• [TEXTO PARA LEITURA]
═══

Durante décadas, o Pentágono jogou seus jogos de guerra contra o Irã, para testar as próprias hipóteses e aferir as reações. Mas uma fonte que participou daqueles exercícios do CENTCOM disse-me, ano passado, que "os militares norte-americanos raramente batem o Irã em jogos de guerra assimétrica, a menos que trapaceiem ou pratiquem crimes."
A informação chocou-me e tratei de investigar um pouco mais fundo. Descobri o "Millennium Challenge," um jogo de guerra das forças armadas dos EUA, em 2002, no Golfo Persa, entre EUA (equipe azul) e um adversário não identificado, do Oriente Médio (equipe vermelha), que especialistas identificavam com o Irã.
Nas palavras do tenente-general aposentado do Marine Corps Paul Van Riper, que comandava a resposta assimétrica dos Vermelhos – e renunciou porque as regras foram alteradas durante a disputa, para limitar as manobras de sua equipe – os Vermelhos furaram o sofisticado sistema de vigilância dos Azuis, usando mensageiros em motocicletas para os contatos com a linha de frente e métodos de sinalização semelhantes aos da 2ª Guerra Mundial. Com esses recursos simples, conseguiram destruir 16 naves de guerra dos EUA e porção considerável da frota naval Azul – tudo isso no segundo dia dos exercícios previstos para durarem três semanas.
Num artigo intitulado "Jogos de Guerra de Cartas Marcadas", publicado nos websites deNavy, Marine e Army Times (de onde parecem ter sido removidos, mas estão republicadosaqui), Van Riper critica pesadamente os jogos de guerra que custaram $250 milhões: "Na verdade foi exercício quase totalmente planejado para garantir que os Azuis 'vencessem'."
Van Riper explica: "Nos mandaram mover as defesas aéreas de modo que exército e marinha pudessem pisar em terra com sucesso. Só podíamos ou ligar ou desligar [os sistemas de defesa aérea] ou mudá-los de lugar... Foi planejado para levar ao resultado desejado, desde o início, pelo grupo de controle."

═══

• [DADOS DE ORIGEM]
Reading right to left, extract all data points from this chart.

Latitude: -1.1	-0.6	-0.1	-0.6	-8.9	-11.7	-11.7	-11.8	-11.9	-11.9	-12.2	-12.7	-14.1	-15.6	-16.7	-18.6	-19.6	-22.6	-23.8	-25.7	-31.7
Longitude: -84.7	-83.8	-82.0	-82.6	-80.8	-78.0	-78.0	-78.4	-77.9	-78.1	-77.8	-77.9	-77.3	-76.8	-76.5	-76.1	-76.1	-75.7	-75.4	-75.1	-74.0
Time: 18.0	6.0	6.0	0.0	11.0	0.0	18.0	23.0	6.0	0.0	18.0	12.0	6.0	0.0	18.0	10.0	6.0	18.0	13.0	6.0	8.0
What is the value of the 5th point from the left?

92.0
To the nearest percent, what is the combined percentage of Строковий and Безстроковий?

═══

• [PERGUNTAS A RESPONDER]
a. Com base no texto sobre o Millennium Challenge, responda:
(i) Em que ano foi realizado o Millennium Challenge?
(ii) Quantas naves de guerra dos EUA os Vermelhos destruíram?
(iii) Quanto custaram os jogos de guerra, segundo o artigo de Van Riper?
b. Prossiga o texto sobre o Millennium Challenge a partir da última frase apresentada.
As linhas de dados acima não são necessárias.

• [RESPOSTAS POR TAREFA]
a.
(i) Em 2002.
(ii) 16 naves de guerra.
(iii) $250 milhões.

b.
Em vez de aprender com o exercício, os militares norte-americanos pareciam mais interessados em 'comprovar' a doutrina já dominante e em manter uma fachada de invencibilidade. São atitudes perigosas que, em cenários de combate real, na vida real, podem induzir os comandantes a avaliar erradamente as capacidades em confronto, e a fazer movimentos temerários. O Irã sabe muito bem que as coisas são assim, nas forças norte-americanas.
O preço da primazia
Por que, afinal, há forças armadas dos EUA no Golfo Persa? Roger Stern, da Princeton University, calcula que, entre 1976 e 2010, Washington gastou estonteantes $8 trilhões para proteger o fluxo de petróleo no Golfo Persa. Como em 2010, os EUA só receberam 10% de todo aquele petróleo embarcado. Os países que receberam mais foram Japão (20%), China, Índia e Coreia do Sul.
Trump bem faria se prestasse atenção: se o acesso ao petróleo era o verdadeiro objetivo da presença dos EUA no Golfo, Washington teria chegado ao mesmo resultado, por pequena fração daquele custo, se construísse oleodutos para livrar-se daquela rota marítima.
Em vez disso, a política dos EUA no Golfo Persa foi super-super distendida, o que demarcou um traçado político que poucos presidentes dos EUA atreveram-se a contestar. Dos oito estados com fronteira marítima no Golfo Persa, o Irã é o que tem litoral mais longo, quase o dobro da extensão das fronteiras somadas de seus sete vizinhos.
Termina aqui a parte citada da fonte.